■ **Data under study**
* * *
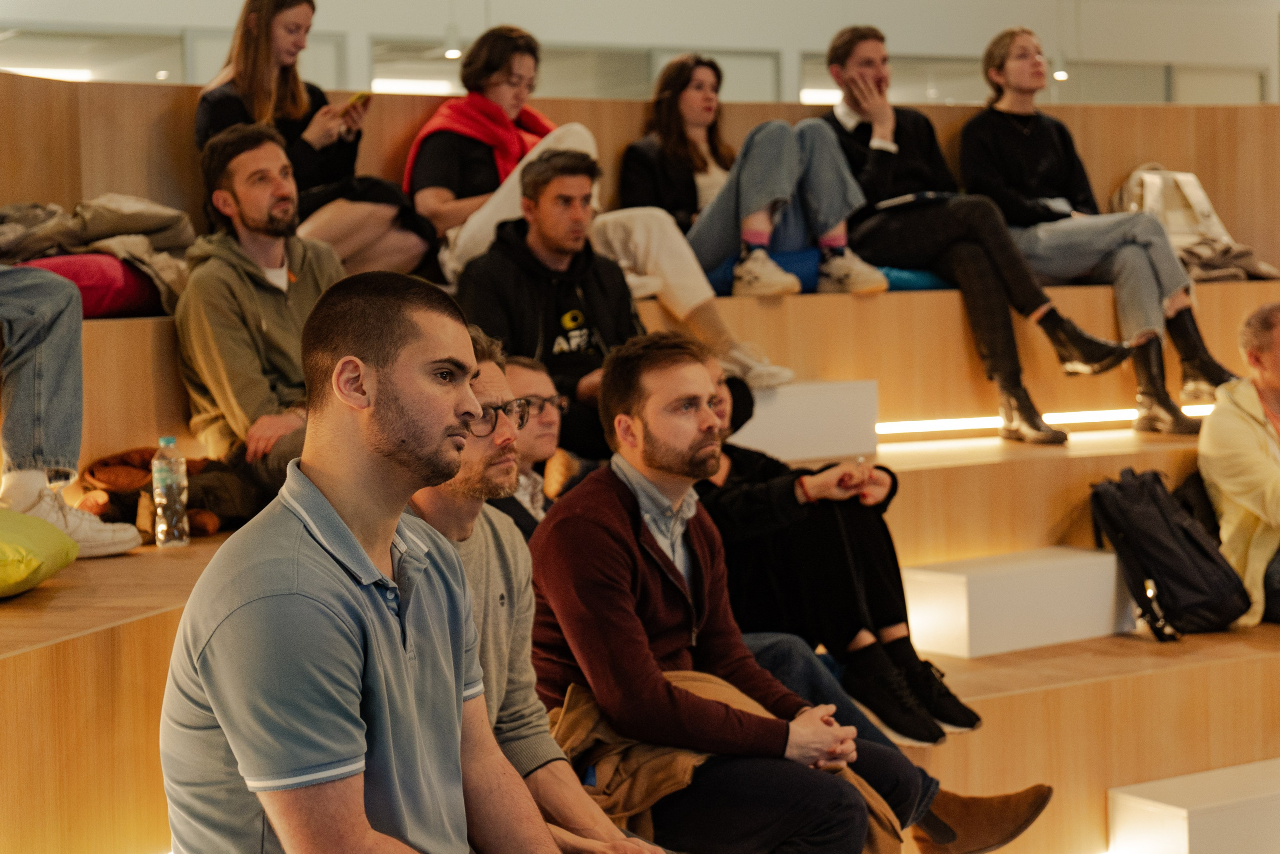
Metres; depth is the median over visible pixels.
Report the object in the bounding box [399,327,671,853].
* * *
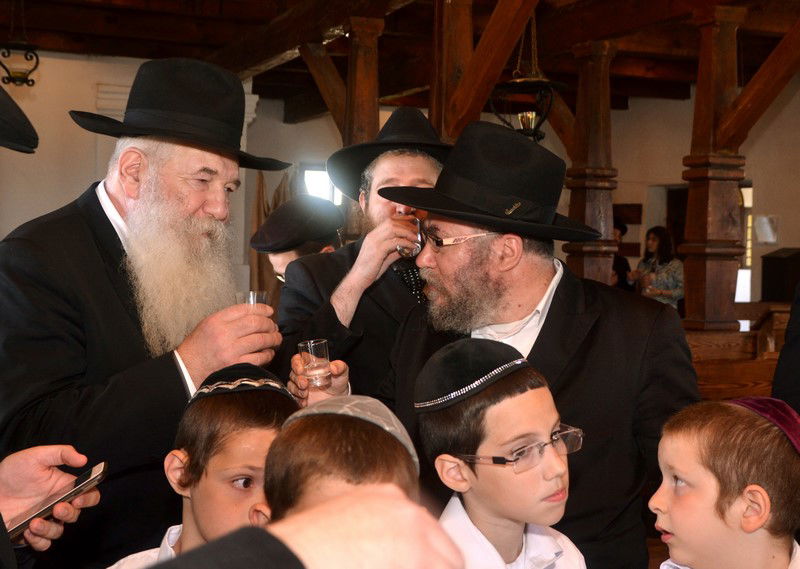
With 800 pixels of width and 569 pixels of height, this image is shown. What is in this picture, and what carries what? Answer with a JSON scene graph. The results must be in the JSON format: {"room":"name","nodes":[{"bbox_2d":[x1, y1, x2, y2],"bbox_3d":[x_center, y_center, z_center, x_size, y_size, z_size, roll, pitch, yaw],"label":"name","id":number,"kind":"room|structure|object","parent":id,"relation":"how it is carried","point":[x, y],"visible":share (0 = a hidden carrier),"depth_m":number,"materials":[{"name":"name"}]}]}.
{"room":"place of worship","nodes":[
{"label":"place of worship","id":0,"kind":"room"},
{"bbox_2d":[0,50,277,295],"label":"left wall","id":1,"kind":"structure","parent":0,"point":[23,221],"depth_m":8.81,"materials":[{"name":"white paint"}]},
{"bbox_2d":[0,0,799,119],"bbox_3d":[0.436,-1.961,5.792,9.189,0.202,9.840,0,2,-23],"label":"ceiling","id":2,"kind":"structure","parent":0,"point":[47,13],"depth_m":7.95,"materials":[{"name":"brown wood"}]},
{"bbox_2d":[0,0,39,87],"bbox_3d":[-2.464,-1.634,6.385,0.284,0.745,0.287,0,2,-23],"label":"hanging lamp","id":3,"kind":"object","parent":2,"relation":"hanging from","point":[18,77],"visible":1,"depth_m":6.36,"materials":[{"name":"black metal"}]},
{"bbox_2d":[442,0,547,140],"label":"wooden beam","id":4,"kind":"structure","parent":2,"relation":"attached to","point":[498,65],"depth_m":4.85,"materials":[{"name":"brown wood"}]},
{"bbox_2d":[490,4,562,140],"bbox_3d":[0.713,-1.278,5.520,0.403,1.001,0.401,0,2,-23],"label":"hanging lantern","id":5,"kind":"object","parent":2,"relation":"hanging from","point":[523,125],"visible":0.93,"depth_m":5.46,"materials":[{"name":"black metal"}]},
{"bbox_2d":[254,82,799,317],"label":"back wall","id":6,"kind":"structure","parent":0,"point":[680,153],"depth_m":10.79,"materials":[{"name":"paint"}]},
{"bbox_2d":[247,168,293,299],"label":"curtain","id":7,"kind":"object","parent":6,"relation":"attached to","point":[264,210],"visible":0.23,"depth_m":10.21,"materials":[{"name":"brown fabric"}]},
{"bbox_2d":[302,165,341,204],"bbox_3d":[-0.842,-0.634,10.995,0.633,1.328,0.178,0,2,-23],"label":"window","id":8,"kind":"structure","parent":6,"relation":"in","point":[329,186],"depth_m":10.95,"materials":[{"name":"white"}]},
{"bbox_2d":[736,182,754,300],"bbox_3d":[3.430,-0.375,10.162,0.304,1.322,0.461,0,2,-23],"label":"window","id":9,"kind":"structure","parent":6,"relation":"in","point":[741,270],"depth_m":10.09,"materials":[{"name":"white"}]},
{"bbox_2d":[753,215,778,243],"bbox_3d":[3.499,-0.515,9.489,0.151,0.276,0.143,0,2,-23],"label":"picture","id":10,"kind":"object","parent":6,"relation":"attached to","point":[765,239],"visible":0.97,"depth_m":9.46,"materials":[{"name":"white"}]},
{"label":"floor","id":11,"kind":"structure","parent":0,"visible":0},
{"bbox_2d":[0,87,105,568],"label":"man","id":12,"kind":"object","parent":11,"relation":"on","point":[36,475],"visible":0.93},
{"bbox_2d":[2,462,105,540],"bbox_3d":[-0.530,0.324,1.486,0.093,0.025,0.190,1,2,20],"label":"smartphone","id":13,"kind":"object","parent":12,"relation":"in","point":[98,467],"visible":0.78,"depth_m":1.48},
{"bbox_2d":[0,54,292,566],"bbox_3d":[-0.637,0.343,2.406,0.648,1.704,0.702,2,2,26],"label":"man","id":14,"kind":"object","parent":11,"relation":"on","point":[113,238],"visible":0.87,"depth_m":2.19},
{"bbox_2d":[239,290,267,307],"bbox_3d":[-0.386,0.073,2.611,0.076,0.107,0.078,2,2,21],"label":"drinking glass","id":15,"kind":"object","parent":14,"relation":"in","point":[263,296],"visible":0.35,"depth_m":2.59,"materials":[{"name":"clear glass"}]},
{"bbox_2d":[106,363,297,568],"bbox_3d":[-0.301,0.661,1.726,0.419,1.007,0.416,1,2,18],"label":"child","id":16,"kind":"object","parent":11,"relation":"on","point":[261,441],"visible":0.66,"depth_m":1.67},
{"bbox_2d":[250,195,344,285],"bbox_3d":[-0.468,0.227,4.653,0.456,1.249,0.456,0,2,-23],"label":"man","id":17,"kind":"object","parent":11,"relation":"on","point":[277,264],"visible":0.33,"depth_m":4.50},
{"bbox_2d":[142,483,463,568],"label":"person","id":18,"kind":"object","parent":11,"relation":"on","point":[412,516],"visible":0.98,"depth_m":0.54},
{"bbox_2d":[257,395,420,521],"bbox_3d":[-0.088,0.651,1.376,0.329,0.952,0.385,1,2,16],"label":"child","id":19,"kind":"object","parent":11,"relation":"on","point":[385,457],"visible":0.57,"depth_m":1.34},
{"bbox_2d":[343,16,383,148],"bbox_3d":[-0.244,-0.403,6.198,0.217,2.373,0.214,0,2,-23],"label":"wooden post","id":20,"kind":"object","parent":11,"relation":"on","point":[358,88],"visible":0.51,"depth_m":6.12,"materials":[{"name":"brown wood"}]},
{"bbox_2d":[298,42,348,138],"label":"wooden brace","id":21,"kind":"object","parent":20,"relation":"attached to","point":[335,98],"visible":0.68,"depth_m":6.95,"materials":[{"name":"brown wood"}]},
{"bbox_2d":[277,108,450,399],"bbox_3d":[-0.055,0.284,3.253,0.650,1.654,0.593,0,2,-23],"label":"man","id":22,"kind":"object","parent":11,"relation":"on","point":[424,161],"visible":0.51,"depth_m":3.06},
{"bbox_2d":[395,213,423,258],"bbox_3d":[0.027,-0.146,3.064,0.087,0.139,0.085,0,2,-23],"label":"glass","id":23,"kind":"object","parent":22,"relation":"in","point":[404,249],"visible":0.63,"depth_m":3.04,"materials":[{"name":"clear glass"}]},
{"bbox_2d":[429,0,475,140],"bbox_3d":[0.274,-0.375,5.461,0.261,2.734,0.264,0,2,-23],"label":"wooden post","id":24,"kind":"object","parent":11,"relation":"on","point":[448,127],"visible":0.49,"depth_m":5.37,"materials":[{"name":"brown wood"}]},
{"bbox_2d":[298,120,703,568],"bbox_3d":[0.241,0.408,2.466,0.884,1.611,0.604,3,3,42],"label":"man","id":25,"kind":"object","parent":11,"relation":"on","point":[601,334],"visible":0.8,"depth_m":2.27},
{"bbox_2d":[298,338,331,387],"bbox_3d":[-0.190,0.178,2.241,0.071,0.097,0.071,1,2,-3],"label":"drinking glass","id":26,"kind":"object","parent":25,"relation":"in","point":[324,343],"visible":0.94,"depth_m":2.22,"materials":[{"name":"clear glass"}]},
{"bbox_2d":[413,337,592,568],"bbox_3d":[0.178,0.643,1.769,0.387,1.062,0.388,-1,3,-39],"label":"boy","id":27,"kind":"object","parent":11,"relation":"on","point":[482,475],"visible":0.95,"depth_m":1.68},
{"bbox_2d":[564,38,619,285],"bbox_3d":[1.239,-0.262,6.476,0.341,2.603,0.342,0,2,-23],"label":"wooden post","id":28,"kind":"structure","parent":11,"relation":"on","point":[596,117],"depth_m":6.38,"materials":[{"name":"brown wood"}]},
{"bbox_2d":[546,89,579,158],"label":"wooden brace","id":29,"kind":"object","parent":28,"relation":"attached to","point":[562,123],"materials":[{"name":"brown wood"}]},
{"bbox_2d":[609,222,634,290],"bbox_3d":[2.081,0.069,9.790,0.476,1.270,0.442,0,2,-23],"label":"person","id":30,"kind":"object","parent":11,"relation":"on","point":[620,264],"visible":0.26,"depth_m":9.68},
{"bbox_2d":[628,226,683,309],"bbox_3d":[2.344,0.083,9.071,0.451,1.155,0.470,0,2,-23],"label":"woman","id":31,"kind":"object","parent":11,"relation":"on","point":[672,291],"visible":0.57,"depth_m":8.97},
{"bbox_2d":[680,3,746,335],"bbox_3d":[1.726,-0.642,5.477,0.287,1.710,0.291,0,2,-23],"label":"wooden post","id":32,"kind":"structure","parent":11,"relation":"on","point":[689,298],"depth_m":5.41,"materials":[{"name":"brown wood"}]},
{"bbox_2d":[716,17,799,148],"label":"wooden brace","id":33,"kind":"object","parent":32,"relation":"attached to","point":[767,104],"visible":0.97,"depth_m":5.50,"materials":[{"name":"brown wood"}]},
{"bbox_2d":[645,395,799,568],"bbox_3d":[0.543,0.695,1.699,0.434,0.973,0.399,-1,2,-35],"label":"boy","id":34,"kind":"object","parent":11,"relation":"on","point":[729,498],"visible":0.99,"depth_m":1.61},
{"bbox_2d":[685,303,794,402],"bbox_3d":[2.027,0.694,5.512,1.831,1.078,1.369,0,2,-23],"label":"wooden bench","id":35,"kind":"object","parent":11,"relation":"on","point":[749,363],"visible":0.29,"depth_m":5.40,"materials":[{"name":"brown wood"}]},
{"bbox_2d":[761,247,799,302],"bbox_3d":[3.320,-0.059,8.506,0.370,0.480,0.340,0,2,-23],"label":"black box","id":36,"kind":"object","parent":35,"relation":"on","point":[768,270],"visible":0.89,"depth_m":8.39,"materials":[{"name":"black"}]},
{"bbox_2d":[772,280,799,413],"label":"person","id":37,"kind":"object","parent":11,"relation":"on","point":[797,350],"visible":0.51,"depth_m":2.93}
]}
* * *
■ **Problem details**
Of the lines above, extract only those from the line with "Metres; depth is" to the line with "Report the object", both included, exactly as written.

■ **Answer area**
Metres; depth is the median over visible pixels.
Report the object in the bounding box [399,327,671,853].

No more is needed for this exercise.